Shut Up! No not you…the voice in my head. You know the one. The one that tells you you’re not good enough, you’ll never succeed, you can’t do that, you’re too old and that you’re so far off from where you should be in your life. That same voice that just when you think it’s gone yells after you…why even bother….you’ll never make it. AND he probably doesn’t really love you anyway. That voice has a battery life longer than energizer and a playlist longer than The Beatles.
I must admit that, having a propensity for mental self-mutilation, at times I will give into these voices. Having a vivid imagination doesn’t make things any easier. So my mind runs crazy. Runs AND crazy being operative words in this case. It is unbelievable what the human mind is capable of. I have been left for dead at the roadside, developed terrible illnesses, ended up with more broken hearts than I’ve had relationships to break and possibly even turned one honest man into the most untrustworthy of characters.
On the other hand…I have also, won an academy award. Both for acting and writing. And thanks to Katheryn Bigelow, I’ve also just been nominated for best director. I also end up in the most perfect marriage that no reality could ever compete with while running my own business and raising 2 beautiful children (the weight came off rather quickly after both) and maybe I even complete a marathon.
Why I end up in my first set of circumstances more often than the second set is puzzling because it is a choice, albeit an unconscious choice but still. It’s my unconscious and it’s trying to get me to believe things that if it succeeded in doing, it would then proceed to tell me it also has a bridge it’d like to sell me.
So I am going to do an experiment. While catching the tail end of a PBS special with Dr. Wayne Dyer I wrote down the excuses we all make for not achieving what we want to achieve and the positive affirmations we should be making in their place. I am going to read these affirmations every morning when I wake up and every evening before going to bed and hopefully it will cause me to live in my second set of fantasies and in turn bring those fantasies to some reality…freality.
Maybe this is what my freality will look like: I end up in a loving and trusting relationship with a man I feel is in love with me and I with him more often than I feel like punching him in the face, have a child and take off at least most of the weight, continue writing and find that I am able to make ends meet and piece together a career that is creative and financially fulfilling and I am able to run 6 miles a day again the way I used to do…I could live with freality.
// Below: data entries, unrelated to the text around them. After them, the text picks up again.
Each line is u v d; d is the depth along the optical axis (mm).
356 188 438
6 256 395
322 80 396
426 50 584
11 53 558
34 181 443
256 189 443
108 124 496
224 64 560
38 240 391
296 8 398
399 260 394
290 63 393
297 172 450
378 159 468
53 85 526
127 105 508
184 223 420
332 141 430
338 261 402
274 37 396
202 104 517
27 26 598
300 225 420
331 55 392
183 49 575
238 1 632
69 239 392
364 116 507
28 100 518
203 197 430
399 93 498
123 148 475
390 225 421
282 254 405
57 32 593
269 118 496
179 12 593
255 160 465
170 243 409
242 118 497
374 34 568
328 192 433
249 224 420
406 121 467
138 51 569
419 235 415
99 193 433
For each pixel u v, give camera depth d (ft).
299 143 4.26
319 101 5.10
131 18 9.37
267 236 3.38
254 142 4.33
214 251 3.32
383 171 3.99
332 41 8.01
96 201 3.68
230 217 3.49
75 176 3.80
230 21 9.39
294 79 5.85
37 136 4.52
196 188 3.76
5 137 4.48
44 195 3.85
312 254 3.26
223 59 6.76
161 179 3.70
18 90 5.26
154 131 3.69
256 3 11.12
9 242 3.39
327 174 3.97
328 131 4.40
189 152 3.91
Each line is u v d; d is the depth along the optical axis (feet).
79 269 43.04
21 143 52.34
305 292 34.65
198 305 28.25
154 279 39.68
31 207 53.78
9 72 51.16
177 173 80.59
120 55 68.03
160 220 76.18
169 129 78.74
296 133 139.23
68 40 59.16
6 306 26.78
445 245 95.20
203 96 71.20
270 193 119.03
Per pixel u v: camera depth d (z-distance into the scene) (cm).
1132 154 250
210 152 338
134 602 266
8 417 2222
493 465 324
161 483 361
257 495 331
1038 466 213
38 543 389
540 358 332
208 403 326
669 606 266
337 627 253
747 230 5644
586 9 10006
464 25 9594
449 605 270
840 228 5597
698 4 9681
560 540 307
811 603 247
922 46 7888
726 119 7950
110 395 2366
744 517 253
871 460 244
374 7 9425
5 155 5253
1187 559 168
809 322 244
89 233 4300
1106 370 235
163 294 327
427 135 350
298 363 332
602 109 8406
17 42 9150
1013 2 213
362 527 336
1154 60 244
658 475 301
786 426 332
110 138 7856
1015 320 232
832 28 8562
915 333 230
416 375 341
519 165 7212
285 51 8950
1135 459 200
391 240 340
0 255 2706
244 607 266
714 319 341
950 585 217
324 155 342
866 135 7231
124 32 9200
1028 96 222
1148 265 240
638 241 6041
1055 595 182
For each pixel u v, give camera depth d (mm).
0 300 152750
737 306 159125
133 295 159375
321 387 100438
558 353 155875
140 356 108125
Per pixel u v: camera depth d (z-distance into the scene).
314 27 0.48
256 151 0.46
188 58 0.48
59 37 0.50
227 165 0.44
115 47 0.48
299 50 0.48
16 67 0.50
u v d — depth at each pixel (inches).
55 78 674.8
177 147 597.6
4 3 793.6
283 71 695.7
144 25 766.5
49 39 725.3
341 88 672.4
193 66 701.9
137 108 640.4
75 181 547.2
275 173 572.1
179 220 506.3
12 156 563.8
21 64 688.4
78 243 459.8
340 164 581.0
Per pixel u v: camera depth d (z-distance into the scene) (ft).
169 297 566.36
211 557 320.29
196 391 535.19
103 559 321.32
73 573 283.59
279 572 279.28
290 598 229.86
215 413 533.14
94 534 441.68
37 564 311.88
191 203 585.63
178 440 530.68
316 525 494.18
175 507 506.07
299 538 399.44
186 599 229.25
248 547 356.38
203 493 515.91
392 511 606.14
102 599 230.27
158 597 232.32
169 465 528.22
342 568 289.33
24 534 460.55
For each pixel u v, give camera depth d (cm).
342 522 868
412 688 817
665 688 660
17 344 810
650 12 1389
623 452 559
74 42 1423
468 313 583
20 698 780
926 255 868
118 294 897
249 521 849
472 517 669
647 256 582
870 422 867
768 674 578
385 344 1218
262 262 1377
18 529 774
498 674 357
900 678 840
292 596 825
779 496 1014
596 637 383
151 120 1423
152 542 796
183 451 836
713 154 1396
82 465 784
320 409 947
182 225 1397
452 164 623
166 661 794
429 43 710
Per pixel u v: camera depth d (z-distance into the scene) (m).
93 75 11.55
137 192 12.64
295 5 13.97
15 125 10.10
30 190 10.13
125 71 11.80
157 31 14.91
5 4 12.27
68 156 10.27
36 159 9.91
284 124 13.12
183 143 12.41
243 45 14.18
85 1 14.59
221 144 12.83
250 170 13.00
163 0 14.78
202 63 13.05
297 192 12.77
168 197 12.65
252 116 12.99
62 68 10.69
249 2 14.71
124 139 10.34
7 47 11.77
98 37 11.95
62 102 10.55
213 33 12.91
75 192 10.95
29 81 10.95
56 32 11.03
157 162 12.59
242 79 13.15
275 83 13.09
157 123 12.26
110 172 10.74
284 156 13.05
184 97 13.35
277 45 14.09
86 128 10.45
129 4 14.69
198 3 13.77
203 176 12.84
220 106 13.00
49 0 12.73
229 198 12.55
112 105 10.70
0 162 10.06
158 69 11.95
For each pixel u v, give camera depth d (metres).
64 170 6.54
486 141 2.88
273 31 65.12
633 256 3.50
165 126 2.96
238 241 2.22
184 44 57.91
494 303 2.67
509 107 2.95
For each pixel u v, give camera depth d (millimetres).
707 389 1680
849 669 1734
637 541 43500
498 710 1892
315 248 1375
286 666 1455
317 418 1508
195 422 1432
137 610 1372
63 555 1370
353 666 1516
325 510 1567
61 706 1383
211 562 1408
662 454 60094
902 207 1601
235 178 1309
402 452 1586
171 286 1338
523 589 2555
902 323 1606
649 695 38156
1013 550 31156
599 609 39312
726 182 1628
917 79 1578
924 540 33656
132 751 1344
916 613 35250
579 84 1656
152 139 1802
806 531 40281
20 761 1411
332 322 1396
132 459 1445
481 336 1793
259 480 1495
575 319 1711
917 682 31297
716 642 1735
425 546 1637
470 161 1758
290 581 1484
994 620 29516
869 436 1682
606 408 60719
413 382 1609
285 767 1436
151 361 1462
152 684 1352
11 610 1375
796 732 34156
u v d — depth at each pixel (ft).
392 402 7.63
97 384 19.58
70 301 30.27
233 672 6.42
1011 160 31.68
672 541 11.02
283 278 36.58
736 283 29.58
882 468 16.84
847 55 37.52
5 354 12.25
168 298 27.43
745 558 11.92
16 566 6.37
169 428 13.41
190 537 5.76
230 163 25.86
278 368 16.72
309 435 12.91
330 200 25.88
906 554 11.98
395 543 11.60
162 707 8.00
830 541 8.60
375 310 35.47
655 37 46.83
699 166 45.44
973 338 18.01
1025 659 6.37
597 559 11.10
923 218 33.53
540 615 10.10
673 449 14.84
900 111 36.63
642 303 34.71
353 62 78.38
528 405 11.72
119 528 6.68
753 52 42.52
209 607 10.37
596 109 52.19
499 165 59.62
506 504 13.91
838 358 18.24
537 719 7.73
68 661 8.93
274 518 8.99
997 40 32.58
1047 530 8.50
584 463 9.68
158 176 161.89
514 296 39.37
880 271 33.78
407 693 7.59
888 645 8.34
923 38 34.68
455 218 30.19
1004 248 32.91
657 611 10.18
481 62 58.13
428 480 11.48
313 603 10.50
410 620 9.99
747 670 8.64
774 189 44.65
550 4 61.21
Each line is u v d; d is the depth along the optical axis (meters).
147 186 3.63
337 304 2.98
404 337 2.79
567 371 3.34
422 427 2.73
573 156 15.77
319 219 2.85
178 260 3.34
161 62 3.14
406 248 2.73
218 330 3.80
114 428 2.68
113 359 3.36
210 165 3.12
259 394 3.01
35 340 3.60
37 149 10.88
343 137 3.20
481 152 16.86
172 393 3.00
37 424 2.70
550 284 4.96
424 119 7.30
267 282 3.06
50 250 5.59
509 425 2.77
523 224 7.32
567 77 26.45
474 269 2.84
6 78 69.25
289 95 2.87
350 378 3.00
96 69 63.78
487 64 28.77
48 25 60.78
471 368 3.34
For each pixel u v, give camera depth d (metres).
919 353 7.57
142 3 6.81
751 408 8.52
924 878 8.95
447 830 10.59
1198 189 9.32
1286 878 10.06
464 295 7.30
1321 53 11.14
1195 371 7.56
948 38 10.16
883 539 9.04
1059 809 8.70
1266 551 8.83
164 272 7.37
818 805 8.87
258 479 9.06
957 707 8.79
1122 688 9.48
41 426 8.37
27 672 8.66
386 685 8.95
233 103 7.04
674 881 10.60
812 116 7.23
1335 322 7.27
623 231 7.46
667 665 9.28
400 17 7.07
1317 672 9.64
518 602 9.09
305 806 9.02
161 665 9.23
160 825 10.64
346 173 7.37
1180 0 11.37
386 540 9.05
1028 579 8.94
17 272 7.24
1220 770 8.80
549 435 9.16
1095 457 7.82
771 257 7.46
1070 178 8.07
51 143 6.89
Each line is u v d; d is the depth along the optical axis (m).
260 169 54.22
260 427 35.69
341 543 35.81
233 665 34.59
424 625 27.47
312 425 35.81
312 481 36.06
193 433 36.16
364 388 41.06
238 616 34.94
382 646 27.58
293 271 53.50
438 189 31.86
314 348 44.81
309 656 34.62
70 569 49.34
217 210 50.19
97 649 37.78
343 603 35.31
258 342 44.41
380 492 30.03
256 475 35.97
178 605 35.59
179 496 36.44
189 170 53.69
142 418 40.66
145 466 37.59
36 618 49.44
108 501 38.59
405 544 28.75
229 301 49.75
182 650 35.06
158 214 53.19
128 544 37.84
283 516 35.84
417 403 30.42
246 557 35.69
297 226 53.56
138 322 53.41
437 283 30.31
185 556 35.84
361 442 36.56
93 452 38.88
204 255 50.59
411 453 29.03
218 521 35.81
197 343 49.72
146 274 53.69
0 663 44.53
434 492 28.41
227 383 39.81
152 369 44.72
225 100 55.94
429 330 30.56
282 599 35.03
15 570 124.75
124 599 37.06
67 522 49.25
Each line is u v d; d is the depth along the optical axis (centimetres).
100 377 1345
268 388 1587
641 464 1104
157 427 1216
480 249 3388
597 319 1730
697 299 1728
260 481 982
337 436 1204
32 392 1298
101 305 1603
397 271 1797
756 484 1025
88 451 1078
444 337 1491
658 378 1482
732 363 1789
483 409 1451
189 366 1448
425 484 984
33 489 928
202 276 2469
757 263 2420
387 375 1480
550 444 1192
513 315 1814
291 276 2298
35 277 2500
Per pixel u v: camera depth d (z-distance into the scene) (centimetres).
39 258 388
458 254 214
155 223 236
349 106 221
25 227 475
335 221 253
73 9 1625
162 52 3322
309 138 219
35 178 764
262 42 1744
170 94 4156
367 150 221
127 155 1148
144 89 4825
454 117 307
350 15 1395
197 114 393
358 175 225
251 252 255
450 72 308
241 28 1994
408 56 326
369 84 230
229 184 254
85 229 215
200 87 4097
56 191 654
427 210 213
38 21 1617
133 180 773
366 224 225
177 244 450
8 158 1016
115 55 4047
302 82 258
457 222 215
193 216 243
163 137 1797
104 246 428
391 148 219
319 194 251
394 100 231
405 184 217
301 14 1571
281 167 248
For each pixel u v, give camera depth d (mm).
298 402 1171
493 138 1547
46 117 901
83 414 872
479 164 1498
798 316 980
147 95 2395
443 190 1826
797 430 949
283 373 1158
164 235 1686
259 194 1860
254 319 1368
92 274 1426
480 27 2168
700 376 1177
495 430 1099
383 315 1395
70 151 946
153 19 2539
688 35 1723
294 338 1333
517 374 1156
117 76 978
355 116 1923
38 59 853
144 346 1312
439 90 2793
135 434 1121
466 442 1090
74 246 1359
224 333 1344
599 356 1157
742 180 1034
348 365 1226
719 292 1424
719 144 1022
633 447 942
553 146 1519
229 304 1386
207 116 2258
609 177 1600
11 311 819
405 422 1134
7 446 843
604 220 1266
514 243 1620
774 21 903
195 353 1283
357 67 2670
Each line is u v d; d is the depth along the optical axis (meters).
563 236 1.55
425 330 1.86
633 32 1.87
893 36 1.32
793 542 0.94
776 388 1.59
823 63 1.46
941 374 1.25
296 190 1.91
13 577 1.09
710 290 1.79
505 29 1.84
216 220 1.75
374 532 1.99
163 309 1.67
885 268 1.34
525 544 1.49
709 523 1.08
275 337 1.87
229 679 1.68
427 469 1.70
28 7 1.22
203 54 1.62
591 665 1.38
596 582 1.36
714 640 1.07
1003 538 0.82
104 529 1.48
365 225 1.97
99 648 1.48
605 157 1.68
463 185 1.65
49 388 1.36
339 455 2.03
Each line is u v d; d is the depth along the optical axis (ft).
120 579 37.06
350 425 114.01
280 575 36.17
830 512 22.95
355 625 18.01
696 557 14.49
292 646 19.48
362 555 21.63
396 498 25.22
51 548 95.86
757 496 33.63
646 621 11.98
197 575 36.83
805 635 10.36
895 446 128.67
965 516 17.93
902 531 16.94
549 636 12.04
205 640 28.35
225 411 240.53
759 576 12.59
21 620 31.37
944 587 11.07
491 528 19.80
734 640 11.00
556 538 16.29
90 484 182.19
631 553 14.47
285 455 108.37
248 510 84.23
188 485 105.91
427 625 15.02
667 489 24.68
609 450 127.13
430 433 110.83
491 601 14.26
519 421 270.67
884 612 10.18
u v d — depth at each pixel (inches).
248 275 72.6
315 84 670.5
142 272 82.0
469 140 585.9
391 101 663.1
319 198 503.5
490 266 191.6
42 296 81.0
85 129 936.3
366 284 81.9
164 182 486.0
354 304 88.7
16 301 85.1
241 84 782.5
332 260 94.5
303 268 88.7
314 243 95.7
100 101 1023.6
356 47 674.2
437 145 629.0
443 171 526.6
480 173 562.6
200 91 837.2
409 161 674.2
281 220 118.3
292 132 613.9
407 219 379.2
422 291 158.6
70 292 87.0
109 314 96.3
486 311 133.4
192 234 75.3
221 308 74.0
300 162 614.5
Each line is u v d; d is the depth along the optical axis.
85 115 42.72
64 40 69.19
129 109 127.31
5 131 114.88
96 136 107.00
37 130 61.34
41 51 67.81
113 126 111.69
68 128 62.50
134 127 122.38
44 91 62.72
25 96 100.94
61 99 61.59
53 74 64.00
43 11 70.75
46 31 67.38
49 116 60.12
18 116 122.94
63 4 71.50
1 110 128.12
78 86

As far as not letting my ill-intentioned creative imagination take control, I’ve got my work cut out for me. It’s not in my nature; an excuse to which Wayne Dyer would answer “My essential nature is perfect and faultless, it is to this nature I return.” I’m not sure if that is actually an affirmation or a fantasy. But…I wouldn’t trade in the circuitous and obsessive musings of my mind for the comfort of complacency….well maybe I would. I’ve got to think about that some more.